As Schulenburg and his opponent were chasing each other through the Apennines, the grand Gallispan army had begun its slow but inexorable advance into Liguria. Belle-Isle’s greatest fear was that the Sardinians would strike him on the march as his army was stretched in a long, snaking column, but no such attack was forthcoming. The Sardinians found the Ligurian Apennines to be devoid of supplies and even with the capture of Ceva could not bring a serious counterattack to bear against the invaders. Owing to delays caused by bad roads and British bombardment, the Gallispan host would not even set foot in enemy territory until late June, but the glacial speed of the advance did not lessen the overwhelming force which it was poised to deliver.

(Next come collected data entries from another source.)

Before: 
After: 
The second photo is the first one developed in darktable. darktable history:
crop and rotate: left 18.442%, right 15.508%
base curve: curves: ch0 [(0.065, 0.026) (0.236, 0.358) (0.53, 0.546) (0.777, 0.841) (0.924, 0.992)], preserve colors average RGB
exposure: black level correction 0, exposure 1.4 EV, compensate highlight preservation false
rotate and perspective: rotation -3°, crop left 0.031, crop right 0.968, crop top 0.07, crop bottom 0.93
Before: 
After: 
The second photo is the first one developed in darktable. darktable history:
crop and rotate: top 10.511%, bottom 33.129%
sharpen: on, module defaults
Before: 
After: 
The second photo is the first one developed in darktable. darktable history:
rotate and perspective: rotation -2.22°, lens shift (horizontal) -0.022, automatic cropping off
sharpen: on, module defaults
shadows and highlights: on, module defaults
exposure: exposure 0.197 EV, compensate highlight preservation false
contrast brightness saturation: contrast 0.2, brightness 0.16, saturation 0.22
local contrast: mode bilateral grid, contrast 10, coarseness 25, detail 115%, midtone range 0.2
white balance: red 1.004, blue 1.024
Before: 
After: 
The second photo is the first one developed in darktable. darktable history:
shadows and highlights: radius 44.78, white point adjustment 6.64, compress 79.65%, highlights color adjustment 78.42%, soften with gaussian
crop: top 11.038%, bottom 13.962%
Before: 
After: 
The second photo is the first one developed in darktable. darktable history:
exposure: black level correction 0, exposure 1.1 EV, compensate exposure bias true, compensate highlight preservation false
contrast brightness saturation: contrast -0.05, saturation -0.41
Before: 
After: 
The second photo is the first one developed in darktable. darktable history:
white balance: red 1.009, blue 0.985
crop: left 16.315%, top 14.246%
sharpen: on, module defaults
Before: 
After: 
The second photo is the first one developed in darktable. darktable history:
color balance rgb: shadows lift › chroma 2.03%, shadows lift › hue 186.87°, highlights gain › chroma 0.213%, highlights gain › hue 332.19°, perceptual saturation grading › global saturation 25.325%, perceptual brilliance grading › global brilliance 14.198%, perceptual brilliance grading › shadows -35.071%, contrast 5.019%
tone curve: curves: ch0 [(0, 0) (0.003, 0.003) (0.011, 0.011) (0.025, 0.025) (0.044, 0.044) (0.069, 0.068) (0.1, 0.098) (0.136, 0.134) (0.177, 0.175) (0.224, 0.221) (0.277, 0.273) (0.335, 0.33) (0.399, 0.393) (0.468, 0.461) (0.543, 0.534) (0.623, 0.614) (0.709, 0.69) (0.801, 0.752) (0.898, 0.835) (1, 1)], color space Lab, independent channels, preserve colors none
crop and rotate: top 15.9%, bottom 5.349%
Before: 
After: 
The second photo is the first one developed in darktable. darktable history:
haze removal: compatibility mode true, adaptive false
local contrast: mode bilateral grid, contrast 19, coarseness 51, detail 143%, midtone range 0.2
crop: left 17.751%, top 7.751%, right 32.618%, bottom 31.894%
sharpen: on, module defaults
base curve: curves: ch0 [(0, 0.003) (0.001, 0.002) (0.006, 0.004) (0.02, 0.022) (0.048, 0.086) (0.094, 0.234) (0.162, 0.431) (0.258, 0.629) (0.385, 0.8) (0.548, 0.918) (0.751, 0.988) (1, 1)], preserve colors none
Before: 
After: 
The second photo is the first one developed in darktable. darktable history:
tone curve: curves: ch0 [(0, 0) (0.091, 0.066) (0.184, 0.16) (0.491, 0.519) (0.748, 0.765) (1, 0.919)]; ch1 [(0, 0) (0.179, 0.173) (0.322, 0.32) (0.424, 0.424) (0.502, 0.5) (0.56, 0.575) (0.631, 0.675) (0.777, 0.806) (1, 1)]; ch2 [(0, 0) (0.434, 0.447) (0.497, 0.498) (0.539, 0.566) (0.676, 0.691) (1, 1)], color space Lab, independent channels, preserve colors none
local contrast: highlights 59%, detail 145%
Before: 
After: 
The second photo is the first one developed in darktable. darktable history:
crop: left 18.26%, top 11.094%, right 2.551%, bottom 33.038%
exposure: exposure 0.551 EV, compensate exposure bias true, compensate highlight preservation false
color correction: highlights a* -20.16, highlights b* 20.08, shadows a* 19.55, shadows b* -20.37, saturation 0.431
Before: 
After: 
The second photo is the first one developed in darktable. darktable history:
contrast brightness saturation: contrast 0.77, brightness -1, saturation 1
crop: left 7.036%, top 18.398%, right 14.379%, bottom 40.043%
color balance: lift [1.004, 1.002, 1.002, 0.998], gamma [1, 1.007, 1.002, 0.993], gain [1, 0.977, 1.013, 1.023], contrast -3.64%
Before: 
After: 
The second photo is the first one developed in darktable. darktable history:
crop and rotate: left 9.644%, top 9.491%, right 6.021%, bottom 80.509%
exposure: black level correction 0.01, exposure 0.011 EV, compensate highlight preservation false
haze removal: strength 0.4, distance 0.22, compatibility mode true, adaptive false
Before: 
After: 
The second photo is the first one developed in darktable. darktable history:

Approximate routes of Schulenburg (red) and Campo Santo (green) in May of 1745 leading up to the Battle of Sarzana (click to enlarge)

Footnotes
[1] “Marquis de Campo Santo” was a victory title given to de la Torre after his participation in the Battle of Campo Santo in 1743, in which he led a commendable cavalry action. Coincidentally, his maneuverings between Modena and Bologna in the spring of 1745 were not far from the 1743 battle site just north of the Panaro.
[2] The Republic of Lucca was a small and weak state centered around the city of Lucca just north of Tuscany. Adroit diplomacy and strong fortifications had managed thus far to preserve Lucca’s independence against stronger neighbors and they had wisely remained neutral in the war, but it seems clear that the Lucchesi themselves favored the Bourbon cause. It was not a violation of neutrality (as it was understood in the 18th century) to accede to the mere passage of a belligerent army, nor to permit the sale of provisions to said army.
[3] The Austrian army in Italy employed a unit of several hundred Catalan irregulars or "partisans," most of them apparently deserters from the Spanish army, led by a certain Colonel Soro (Count Soro in some sources). The Spaniards considered Soro to be a rebel and a traitor, and had standing orders to execute any soldiers of his unit who were captured.

Timeline Notes
[A] IOTL, Gages followed a somewhat similar strategy, although the pass he used was the same that Schulenburg used ITTL, while Campo Santo made an easier crossing further south (IOTL Gages sent his baggage along that route instead). Gages, however, benefited from the fact that he had the larger army - he was originally supposed to attack the Austrians in Modena before suddenly receiving orders to go to Genoa instead - and that the Austrians were initially commanded by Lobkowitz, who was not entirely without merit in the early 1745 campaign but failed to assiduously pursue the foe. He was sacked and replaced with Schulenburg during the campaign, but not soon enough to matter. The Magra indeed presented a formidable challenge to the Spanish and they encountered considerable trouble trying to span it, but they were ultimately able to cross. As they made their crossing they came under attack from Austrian irregulars who nearly managed to seize the bridge behind them, but a small group of Irish soldiers managed to cut the bridge and swim back through the freezing, churning river whilst under enemy fire.